Article -
━━━━━━
Chapter 6 — File Structure and Hashing
6.1 Storage Hierarchy
Data in a DBMS moves between different storage levels based on access frequency. The further from the CPU, the cheaper but slower the storage.
- Primary storage: CPU cache + RAM — fast, volatile (data lost on power failure)
- Secondary storage: SSD + HDD — slower, non-volatile, much cheaper per GB
- Tertiary storage: Tape/optical — very slow, used for archival backups
The DBMS buffer manager controls which disk pages are kept in RAM (the buffer pool). Most DBMS use LRU (Least Recently Used) or Clock replacement to decide which pages to evict.
RAID (Redundant Array of Independent Disks)
RAID provides higher performance and/or fault tolerance by distributing data across multiple physical disks.
| RAID Level | Technique | Read Perf | Write Perf | Fault Tolerance | Typical Use |
|---|
| RAID 0 | Striping only (data split across disks) | Very fast | Very fast | None — one disk failure = total data loss | Scratch/temp data |
| RAID 1 | Mirroring (exact copy on second disk) | Fast (read from either) | Slower (write to both) | 1 disk failure | Critical data, write-ahead logs |
| RAID 5 | Striping + distributed parity | Fast | Moderate | 1 disk failure | General-purpose databases |
| RAID 6 | Striping + dual parity | Fast | Slower | 2 disk failures | High-availability systems |
| RAID 10 | RAID 1 + RAID 0 (mirror then stripe) | Very fast | Fast | 1 disk per mirror group | High-performance databases |
Stable storage: Storage that survives any single failure — approximated by writing to multiple independent disks (RAID 1/10) before acknowledging a write.
6.2 Record Organization
A record is the storage unit for one tuple. Records are stored on disk pages/blocks (typically 4 KB–16 KB).
Fixed-Length Records
Every record occupies exactly the same number of bytes.
- Record i starts at byte offset: i × record_length (from start of file)
- Deletion: mark slot as "deleted" with a tombstone byte, or maintain a free list
Advantages: Simple; fast direct access by record number.
Disadvantages: Wastes space if variable-length fields are common; NULL values still consume space.
Variable-Length Records
Records can have different sizes (VARCHAR, TEXT fields).
Two common storage approaches:
- Fixed-length fields first, then variable-length fields separated by special delimiters
- Slotted page structure (most common in modern RDBMS)
Key advantage of slotted pages: Records can be moved within the page to compact free space. External pointers reference (page_id, slot_number) — the slot array is updated when the record moves internally, so external references stay valid.
━━━━━━
Written request - Pick up the chapter on file structure and hashing after its last sentence and keep writing it.
━━━━━━
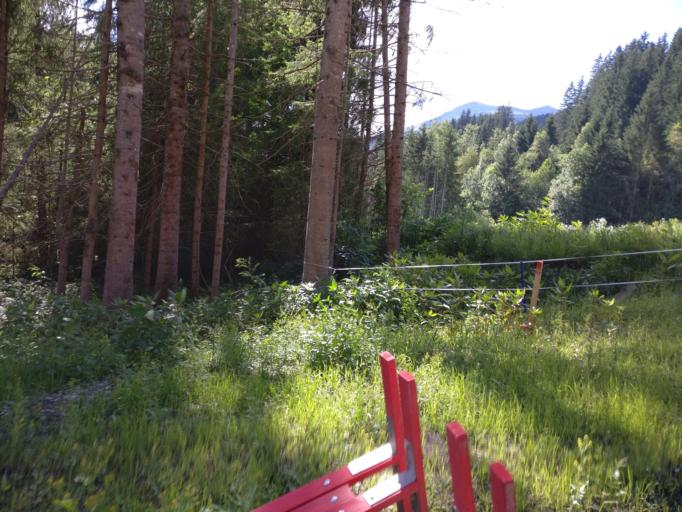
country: AT
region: Salzburg
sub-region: Politischer Bezirk Zell am See
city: Neukirchen am Grossvenediger
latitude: 47.2507
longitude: 12.2614
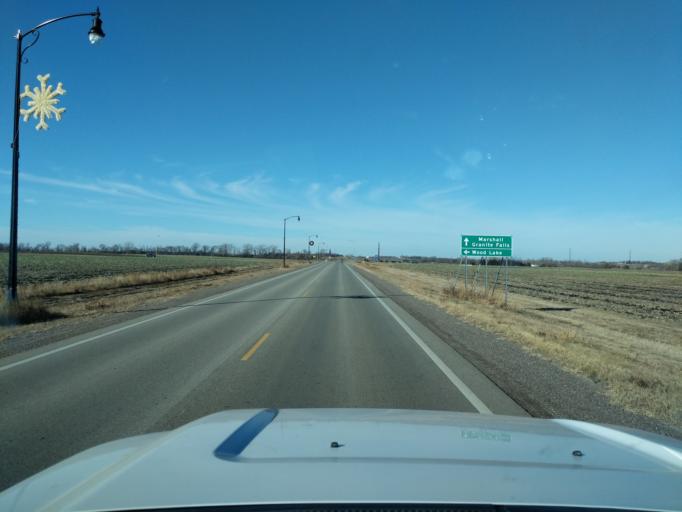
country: US
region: Minnesota
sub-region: Yellow Medicine County
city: Granite Falls
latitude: 44.7689
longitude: -95.5401
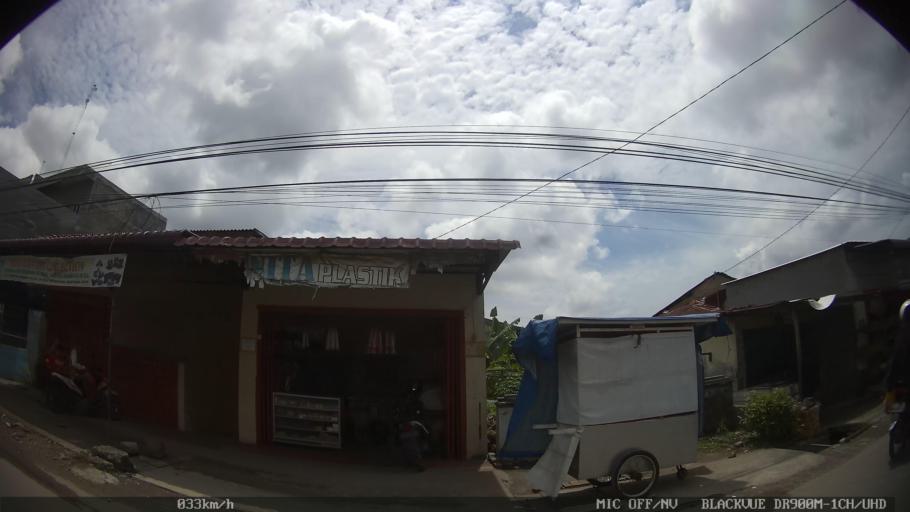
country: ID
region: North Sumatra
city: Medan
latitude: 3.6146
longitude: 98.7481
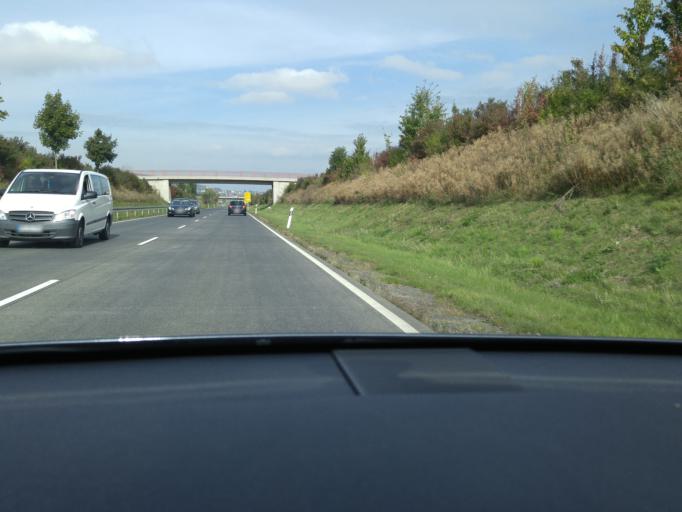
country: DE
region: Hesse
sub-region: Regierungsbezirk Darmstadt
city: Friedberg
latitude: 50.3265
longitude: 8.7352
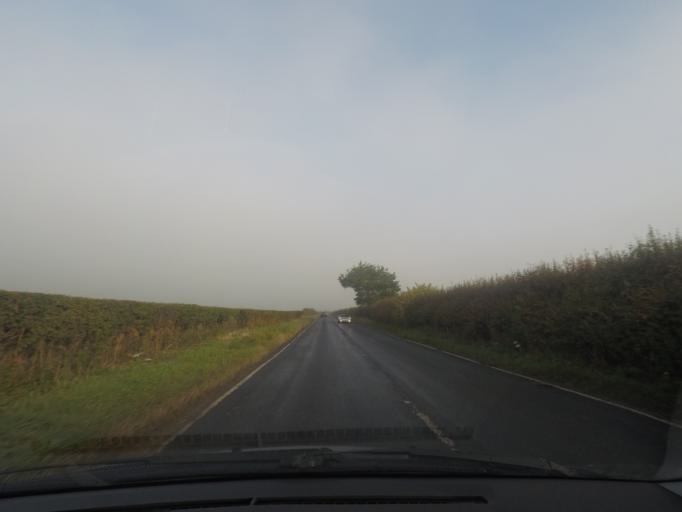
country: GB
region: England
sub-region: City and Borough of Leeds
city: Walton
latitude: 54.0088
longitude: -1.3070
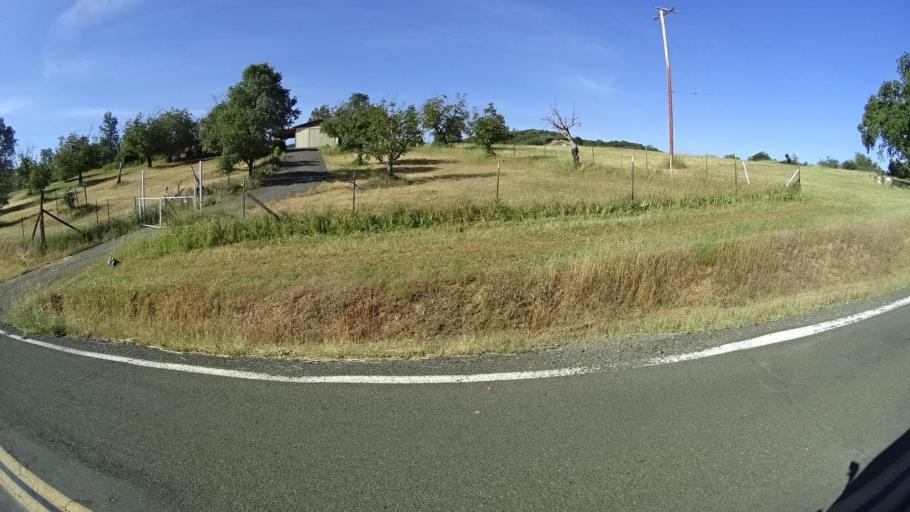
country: US
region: California
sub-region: Lake County
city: Lakeport
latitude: 39.0412
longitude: -122.9448
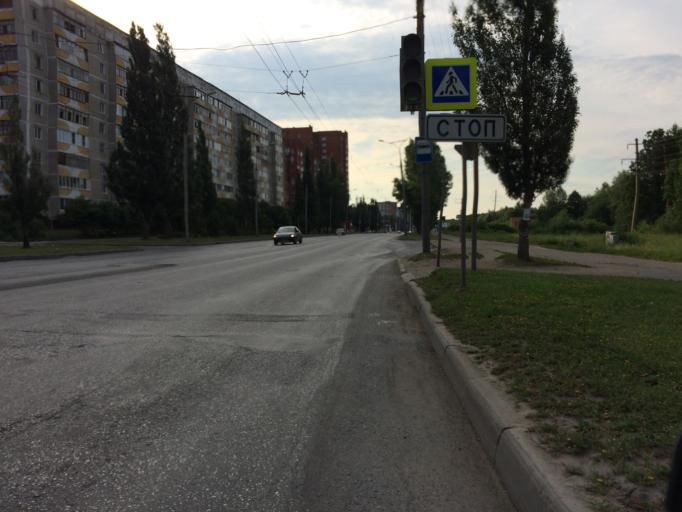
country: RU
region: Mariy-El
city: Yoshkar-Ola
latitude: 56.6262
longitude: 47.9197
━━━━━━
Result below -
File Organization Strategies
| Strategy | Description | Good For | Bad For |
|---|
| Heap file | Records in no particular order; new records appended | Bulk loads; full table scans | Range queries; sorted access |
| Sequential/sorted file | Records sorted by a search key | Range queries; merge joins; ORDER BY | Random inserts (must maintain sort order) |
| Clustered file | Related records from different tables stored on same block | Joins on common key | Mixed access patterns |
Buffer Management
The buffer pool is a pool of RAM frames, each holding one disk block. On a block request:
- Buffer hit — block already in RAM → return directly (no disk I/O)
- Buffer miss — block not in RAM → read from disk into a free frame (evict another frame using LRU if buffer is full)
6.3 Ordered Indices
An index maps search key values to record locations, enabling faster lookups without a full sequential scan.
Dense vs Sparse Index
| Dense Index | Sparse Index |
|---|
| Entries | One index entry for every record | One index entry for every disk block |
| Space | More (one entry per record) | Less (one entry per block) |
| Requirement | Works on any file organization | Only works on sorted data files |
| Lookup | Direct: find key, follow pointer | Find nearest block boundary, then scan within block |
Primary vs Secondary Index
| Primary (Clustering) Index | Secondary (Non-clustering) Index |
|---|
| Built on | The sort key of a physically sorted file | Any other attribute or combination |
| Organization | Index order = file physical order | Index order ≠ file order |
| Type | Can be sparse or dense | Always dense (must point to each record) |
| Number | At most one per relation | Many allowed per relation |
Multi-Level Index
Even a sparse primary index may be too large to search sequentially for a huge table.
Solution: build a sparse index on top of the index → index of index.
At the top level, only one block needs to be loaded. Then follow pointers down through levels.
This is the foundational idea behind B+ trees.
6.4 B+ Tree Index
The B+ tree is the standard index structure used in all major RDBMS (PostgreSQL, MySQL InnoDB, Oracle, SQL Server). It is a balanced, ordered tree where all data pointers live in the leaf nodes.
B+ Tree Structural Properties (order n)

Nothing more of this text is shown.